Vahaken Mouradian writes for National Review Online about academics’ response to the campus controversy over Hamas’ attack on Israel.

It shouldn’t be surprising, now, that a pair of academics think that the “toxic discourse” on American colleges regarding Hamas’s renewed declaration of war against Jewry demonstrates that we need to make heavier use of the purifying powers of the academic webinar.

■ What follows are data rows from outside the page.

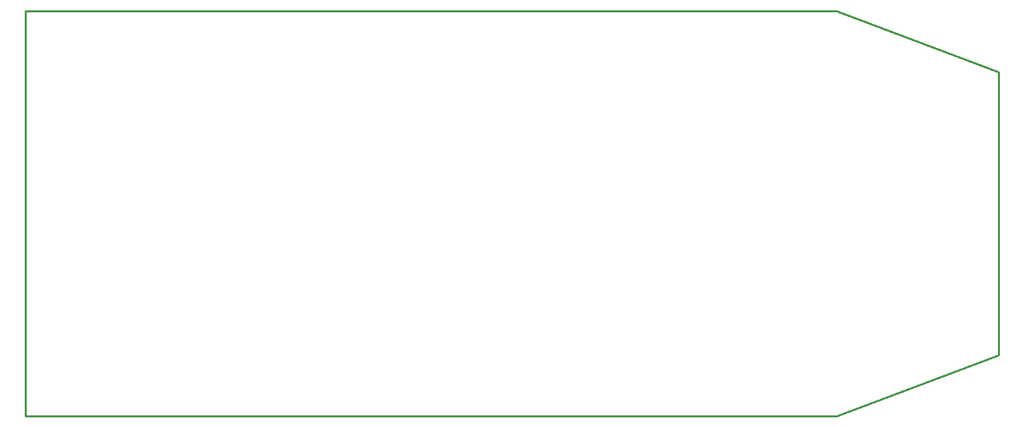
<source format=gko>
G04 Layer: BoardOutlineLayer*
G04 EasyEDA v6.5.23, 2023-09-19 16:20:23*
G04 fec3ef732f994282af85564de1ff210d,c045908398b64bc89dde678931a0b1f3,10*
G04 Gerber Generator version 0.2*
G04 Scale: 100 percent, Rotated: No, Reflected: No *
G04 Dimensions in millimeters *
G04 leading zeros omitted , absolute positions ,4 integer and 5 decimal *
%FSLAX45Y45*%
%MOMM*%

%ADD10C,0.2540*%
D10*
X-1059687Y8113395D02*
G01*
X-1059687Y3113404D01*
X8940291Y3113404D01*
X10940288Y3863403D01*
X10940288Y7363396D01*
X8940291Y8113395D01*
X-1059687Y8113395D01*

%LPD*%
M02*

</source>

“Universities can help,” is the earnest declaration in the New York Times of professors and deans Amaney Jamal and Keren Yarhi-Milo of Princeton, made in good faith, which is more than can be granted to others who have publicly graced the “discourse” since the first Saturday of this month. But I’m sorry: We’ve already had the universities’ help. Student clubs hurried — while the embers of razed houses in the Be’eri kibbutz still glowed — to bark that Israel had forced Hamas’s hand, the loudest noises coming from the campus of Ralph Bunche: the civil-rights activist and arguably the American most closely involved in the creation of the State of Israel. Members of the professoriate, meanwhile, have mostly kept quiet, and having heard some of those who have piped up, we now wish more of them had chosen silence. Intellectual modesty might have compelled them to, especially when confronted with a fulminant world event, but for their apparent conviction that, simply because we have institutions of higher learning, their expositions are highly learned and we urgently need them.

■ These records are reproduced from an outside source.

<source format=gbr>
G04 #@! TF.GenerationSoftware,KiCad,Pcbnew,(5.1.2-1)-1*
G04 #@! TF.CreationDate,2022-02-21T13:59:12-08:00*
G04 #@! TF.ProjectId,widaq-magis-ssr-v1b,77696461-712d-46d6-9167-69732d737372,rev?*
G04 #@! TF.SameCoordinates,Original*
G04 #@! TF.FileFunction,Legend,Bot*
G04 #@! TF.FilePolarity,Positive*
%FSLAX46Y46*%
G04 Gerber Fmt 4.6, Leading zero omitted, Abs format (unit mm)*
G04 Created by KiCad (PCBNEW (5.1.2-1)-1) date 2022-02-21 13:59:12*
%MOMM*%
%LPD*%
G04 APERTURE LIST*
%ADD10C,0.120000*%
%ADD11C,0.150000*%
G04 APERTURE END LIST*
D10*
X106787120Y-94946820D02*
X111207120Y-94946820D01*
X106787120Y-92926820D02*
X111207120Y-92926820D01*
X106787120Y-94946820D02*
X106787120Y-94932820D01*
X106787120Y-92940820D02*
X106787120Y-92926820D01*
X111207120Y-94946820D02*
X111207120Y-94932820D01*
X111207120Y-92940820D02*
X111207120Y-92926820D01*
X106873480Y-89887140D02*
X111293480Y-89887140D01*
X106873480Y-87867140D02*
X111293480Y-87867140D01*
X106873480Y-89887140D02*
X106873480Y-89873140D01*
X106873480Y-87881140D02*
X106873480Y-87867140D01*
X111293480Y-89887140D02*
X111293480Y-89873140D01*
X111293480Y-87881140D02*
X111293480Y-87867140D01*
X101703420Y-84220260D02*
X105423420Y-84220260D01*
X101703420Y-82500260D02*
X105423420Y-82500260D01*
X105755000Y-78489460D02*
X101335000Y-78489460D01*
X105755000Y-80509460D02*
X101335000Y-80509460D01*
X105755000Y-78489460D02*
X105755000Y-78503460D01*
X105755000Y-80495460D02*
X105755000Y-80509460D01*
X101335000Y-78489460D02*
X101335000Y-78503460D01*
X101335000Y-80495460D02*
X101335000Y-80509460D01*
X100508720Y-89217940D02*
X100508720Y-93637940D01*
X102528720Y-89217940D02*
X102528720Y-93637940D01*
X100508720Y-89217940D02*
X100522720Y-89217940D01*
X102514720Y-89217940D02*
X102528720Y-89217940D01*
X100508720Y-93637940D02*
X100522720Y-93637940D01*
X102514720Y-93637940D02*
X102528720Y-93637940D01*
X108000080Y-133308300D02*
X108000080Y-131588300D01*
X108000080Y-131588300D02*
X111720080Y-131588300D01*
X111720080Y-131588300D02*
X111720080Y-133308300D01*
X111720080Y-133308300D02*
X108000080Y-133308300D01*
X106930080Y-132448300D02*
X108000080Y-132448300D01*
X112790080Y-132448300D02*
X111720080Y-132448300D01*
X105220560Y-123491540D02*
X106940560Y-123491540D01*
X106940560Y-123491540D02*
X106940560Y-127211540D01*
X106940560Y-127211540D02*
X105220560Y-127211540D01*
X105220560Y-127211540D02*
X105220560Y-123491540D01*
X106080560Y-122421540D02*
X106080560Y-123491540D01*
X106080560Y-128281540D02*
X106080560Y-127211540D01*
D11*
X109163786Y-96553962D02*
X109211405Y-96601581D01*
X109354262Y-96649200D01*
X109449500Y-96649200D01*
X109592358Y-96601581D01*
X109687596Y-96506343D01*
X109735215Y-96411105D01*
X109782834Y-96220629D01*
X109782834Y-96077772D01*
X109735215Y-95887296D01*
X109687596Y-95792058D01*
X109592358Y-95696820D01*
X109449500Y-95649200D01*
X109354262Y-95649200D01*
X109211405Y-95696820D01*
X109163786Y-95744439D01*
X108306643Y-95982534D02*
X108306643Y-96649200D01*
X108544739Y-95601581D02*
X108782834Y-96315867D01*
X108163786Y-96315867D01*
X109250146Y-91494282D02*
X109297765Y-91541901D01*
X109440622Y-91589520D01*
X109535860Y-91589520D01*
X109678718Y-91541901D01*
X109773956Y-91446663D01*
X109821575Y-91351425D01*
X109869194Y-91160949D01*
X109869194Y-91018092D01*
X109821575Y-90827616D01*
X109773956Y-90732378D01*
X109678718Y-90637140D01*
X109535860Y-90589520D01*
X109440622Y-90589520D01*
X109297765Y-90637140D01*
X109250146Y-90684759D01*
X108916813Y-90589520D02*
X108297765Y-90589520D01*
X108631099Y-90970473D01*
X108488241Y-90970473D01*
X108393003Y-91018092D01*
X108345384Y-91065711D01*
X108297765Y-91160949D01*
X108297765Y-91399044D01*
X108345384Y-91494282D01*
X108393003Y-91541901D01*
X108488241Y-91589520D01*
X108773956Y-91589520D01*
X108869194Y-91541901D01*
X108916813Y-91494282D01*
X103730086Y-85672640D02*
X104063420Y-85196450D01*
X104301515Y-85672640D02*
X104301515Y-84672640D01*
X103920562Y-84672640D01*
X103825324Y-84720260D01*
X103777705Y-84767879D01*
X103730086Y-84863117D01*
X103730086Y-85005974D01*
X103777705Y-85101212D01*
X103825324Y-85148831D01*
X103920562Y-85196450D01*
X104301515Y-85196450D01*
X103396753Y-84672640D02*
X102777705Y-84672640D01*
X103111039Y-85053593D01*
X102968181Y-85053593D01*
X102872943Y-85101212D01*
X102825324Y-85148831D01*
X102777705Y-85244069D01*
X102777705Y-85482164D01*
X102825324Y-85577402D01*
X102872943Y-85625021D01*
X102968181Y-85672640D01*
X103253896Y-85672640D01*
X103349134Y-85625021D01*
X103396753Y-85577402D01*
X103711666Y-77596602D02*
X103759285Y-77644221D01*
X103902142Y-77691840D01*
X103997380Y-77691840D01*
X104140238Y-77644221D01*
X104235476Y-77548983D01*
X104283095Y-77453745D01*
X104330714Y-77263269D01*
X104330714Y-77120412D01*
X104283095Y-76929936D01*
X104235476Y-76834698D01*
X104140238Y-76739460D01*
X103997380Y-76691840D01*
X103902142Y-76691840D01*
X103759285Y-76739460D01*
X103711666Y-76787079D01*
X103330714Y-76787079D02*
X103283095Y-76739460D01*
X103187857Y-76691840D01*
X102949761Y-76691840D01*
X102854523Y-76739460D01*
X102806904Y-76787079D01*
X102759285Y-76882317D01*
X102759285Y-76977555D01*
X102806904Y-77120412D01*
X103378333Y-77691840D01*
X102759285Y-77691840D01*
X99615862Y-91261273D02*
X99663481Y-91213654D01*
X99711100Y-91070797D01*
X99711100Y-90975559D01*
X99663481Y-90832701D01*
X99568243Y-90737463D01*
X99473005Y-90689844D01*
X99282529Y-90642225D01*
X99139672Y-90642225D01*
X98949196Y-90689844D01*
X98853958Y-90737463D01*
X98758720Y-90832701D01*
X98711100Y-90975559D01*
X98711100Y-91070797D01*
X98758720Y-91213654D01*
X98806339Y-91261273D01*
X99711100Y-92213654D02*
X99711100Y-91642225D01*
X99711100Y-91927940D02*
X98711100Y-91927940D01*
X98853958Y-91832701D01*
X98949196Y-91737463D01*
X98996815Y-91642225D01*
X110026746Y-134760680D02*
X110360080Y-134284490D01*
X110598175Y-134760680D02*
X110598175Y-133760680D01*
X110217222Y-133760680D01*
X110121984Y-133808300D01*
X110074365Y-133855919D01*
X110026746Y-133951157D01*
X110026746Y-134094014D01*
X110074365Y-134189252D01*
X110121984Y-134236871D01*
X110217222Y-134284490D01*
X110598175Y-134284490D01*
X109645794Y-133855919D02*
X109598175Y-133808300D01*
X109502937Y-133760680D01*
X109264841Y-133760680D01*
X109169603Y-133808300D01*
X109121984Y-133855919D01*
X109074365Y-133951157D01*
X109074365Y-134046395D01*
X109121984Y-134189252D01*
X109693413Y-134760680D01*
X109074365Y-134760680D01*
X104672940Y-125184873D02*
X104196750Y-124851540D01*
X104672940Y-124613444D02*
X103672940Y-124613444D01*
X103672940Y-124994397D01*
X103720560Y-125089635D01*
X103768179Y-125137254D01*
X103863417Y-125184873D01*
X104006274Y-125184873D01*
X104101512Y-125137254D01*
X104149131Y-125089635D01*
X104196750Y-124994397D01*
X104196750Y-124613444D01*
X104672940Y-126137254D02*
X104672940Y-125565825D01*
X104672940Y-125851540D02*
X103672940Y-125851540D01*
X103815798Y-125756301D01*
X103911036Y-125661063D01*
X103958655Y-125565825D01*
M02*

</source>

The deans prescribe against the curse of college fanaticism the same semi-scholarly collegiate politicking that has conjured it. Sober, dispassionate, and rigorous reasoning, a feature of the academy at its best, takes skill and time; commentary on political exigencies doesn’t require the first and cannot afford the second, … and most campus denizens, being students, have patience for neither.

Jamal and Yarhi-Milo are right that the answers to difficult questions cannot be attempted on a placard. They cannot be heard in slogans either, which makes me wonder why the professor-deans try to soften the menace of one of them.